▶ **SUPPLIED ENTRIES**

========================

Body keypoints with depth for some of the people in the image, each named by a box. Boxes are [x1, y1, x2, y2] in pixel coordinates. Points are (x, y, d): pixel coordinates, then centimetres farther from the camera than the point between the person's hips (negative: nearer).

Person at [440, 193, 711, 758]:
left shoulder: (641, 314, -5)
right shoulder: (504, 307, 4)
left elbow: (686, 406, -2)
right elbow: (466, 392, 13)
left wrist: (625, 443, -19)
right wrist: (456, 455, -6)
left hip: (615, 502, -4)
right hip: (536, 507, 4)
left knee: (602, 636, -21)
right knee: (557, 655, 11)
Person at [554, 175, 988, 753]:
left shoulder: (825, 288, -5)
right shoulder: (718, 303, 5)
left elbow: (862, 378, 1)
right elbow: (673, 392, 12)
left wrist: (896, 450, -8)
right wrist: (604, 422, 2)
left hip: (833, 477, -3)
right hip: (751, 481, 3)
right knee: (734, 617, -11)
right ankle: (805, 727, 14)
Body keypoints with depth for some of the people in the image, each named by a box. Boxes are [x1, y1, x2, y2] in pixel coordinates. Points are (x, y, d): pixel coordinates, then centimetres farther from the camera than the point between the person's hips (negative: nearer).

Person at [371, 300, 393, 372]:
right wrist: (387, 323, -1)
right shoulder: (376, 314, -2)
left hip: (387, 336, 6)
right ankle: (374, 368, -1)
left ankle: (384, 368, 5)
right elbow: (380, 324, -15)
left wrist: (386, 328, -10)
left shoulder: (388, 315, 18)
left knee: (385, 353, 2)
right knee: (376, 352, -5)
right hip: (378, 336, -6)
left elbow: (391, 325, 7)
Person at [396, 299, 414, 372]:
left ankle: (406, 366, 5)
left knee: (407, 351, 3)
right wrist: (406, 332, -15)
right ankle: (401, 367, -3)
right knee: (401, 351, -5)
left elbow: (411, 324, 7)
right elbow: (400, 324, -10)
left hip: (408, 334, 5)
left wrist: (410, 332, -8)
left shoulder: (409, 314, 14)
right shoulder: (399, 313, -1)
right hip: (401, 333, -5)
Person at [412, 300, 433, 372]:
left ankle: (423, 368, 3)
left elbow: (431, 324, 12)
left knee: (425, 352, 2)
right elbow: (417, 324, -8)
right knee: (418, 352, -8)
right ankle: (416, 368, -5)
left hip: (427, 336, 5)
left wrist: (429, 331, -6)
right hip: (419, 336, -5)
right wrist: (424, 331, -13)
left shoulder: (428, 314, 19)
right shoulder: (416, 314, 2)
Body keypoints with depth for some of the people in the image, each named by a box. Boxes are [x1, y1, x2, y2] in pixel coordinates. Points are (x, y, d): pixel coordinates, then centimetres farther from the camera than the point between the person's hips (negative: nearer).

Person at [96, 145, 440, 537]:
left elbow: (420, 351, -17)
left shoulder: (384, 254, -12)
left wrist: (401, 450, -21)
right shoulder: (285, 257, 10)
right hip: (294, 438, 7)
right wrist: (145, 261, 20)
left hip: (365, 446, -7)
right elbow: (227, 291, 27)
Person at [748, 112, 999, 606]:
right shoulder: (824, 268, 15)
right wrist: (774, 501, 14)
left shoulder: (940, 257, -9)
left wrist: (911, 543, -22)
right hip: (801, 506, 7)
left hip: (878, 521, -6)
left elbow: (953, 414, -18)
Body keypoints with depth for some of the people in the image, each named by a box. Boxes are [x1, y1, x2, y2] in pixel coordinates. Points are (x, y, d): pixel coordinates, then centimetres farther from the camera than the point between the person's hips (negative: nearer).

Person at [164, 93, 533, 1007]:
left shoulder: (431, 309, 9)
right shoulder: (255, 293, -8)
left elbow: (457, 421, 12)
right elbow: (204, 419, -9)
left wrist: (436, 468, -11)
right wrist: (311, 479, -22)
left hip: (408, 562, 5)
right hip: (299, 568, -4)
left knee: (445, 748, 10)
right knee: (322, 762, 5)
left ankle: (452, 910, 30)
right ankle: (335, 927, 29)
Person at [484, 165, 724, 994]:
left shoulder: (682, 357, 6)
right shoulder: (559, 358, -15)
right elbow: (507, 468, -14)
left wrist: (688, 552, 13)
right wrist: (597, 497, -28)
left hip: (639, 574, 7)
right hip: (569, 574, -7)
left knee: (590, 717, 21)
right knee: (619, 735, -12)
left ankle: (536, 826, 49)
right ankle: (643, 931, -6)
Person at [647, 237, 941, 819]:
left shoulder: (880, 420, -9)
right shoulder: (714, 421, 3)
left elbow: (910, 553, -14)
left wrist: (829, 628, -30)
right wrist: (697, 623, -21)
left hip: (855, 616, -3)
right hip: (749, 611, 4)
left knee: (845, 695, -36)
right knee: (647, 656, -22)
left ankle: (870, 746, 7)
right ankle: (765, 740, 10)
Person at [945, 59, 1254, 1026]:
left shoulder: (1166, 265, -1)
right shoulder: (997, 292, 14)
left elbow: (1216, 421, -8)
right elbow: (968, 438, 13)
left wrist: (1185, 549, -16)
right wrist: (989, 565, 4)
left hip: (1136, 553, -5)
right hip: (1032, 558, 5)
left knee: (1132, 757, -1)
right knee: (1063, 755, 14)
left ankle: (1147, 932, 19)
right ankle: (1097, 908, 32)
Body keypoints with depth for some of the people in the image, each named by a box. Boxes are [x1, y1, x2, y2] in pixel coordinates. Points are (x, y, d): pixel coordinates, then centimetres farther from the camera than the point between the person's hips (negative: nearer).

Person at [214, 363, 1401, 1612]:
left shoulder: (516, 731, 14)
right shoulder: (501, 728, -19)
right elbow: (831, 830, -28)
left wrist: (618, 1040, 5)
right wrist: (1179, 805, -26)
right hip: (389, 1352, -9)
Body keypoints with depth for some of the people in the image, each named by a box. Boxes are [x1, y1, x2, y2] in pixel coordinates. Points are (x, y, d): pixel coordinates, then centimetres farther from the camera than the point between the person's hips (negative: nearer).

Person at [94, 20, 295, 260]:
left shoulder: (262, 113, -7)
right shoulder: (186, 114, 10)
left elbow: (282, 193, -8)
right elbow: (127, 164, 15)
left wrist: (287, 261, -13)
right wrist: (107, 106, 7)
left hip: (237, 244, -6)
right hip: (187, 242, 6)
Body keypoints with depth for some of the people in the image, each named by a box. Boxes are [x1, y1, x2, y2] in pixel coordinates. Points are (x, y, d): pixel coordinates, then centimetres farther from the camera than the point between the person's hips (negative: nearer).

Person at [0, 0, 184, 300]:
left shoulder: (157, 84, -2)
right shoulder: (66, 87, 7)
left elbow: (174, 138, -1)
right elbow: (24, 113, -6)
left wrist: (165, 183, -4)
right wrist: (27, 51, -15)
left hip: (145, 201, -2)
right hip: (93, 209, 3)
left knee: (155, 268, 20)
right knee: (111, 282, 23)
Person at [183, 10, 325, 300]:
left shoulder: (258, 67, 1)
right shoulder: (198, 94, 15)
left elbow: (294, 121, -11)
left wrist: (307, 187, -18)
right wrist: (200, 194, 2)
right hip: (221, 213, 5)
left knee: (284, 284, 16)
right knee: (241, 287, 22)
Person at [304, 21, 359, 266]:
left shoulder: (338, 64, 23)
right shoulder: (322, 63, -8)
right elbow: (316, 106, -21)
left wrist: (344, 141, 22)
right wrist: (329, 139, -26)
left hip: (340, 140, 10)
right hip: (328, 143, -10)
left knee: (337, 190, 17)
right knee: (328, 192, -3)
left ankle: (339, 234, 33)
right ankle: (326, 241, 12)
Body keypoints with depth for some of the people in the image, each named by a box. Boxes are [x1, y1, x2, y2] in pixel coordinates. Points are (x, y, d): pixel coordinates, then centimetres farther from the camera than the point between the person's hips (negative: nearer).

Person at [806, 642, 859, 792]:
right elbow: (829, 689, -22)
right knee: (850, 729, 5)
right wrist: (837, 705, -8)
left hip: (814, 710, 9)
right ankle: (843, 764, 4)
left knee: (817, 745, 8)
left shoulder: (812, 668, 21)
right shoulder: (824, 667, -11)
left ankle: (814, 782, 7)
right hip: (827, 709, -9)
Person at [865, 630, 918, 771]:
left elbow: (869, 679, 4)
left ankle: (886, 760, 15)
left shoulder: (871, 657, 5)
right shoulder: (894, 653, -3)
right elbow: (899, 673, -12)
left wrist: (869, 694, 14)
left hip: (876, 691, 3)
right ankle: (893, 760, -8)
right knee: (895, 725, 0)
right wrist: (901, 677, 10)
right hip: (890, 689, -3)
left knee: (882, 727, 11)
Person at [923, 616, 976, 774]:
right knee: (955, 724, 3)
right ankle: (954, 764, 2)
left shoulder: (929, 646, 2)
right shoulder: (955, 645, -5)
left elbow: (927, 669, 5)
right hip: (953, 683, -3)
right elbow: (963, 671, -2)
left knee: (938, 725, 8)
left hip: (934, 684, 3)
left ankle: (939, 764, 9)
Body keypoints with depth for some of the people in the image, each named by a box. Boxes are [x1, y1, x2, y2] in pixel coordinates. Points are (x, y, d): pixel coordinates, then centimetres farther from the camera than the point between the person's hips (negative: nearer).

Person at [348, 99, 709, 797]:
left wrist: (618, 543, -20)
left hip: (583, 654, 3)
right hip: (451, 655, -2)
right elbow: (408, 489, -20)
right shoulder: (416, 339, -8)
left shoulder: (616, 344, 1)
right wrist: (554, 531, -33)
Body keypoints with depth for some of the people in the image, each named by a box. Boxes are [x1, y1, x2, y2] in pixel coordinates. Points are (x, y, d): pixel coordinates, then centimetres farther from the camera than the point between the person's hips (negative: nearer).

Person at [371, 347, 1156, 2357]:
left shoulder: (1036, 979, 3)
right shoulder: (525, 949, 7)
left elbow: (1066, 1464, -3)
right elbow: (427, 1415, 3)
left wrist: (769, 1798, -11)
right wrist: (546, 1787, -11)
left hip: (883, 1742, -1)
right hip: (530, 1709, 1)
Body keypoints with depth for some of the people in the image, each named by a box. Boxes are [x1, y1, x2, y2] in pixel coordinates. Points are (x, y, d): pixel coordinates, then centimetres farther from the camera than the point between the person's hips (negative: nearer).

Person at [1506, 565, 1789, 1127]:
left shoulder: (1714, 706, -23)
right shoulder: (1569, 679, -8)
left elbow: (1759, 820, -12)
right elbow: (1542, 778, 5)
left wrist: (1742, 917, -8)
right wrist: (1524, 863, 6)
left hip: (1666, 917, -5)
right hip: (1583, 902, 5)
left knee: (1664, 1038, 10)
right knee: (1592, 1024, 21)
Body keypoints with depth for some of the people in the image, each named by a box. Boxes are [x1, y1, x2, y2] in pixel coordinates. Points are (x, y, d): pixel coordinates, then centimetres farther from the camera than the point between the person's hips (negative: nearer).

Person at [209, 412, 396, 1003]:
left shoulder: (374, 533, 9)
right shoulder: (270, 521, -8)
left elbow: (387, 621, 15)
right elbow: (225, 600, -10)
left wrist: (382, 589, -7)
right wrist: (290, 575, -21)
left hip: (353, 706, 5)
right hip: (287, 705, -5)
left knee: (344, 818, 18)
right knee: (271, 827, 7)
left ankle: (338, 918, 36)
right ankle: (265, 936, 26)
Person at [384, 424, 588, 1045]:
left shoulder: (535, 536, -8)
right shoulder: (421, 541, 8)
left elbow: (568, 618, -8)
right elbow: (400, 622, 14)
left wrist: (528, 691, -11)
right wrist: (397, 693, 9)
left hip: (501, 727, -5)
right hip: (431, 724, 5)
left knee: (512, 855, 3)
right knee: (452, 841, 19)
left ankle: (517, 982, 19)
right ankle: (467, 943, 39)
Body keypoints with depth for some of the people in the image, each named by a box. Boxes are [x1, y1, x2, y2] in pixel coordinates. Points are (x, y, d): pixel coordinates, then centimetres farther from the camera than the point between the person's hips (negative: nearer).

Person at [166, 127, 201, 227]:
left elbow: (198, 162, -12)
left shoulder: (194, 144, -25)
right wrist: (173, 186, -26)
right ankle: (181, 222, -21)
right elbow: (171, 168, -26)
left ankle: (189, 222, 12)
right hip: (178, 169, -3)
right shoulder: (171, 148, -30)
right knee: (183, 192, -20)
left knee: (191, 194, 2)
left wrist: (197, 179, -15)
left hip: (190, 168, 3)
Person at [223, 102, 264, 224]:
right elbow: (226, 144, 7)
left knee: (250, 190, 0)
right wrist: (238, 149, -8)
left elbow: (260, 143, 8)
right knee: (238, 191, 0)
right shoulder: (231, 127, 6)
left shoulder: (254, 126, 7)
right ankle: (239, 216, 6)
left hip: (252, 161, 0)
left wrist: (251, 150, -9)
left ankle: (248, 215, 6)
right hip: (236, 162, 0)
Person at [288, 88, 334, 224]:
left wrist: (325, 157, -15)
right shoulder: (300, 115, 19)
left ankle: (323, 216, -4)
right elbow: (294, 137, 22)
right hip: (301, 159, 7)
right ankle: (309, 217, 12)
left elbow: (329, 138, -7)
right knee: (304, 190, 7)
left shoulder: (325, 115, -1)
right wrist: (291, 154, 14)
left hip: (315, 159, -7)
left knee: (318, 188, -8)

========================

▶ **ACTION ITEM**
Write out the lines from the items above, starting with the line that contains "left ankle: (248, 215, 6)" and ending with the line that contains "left hip: (315, 159, -7)", with both of those lines included.

▶ **SOLUTION TO THE EXERCISE**
left ankle: (248, 215, 6)
right hip: (236, 162, 0)
Person at [288, 88, 334, 224]:
left wrist: (325, 157, -15)
right shoulder: (300, 115, 19)
left ankle: (323, 216, -4)
right elbow: (294, 137, 22)
right hip: (301, 159, 7)
right ankle: (309, 217, 12)
left elbow: (329, 138, -7)
right knee: (304, 190, 7)
left shoulder: (325, 115, -1)
right wrist: (291, 154, 14)
left hip: (315, 159, -7)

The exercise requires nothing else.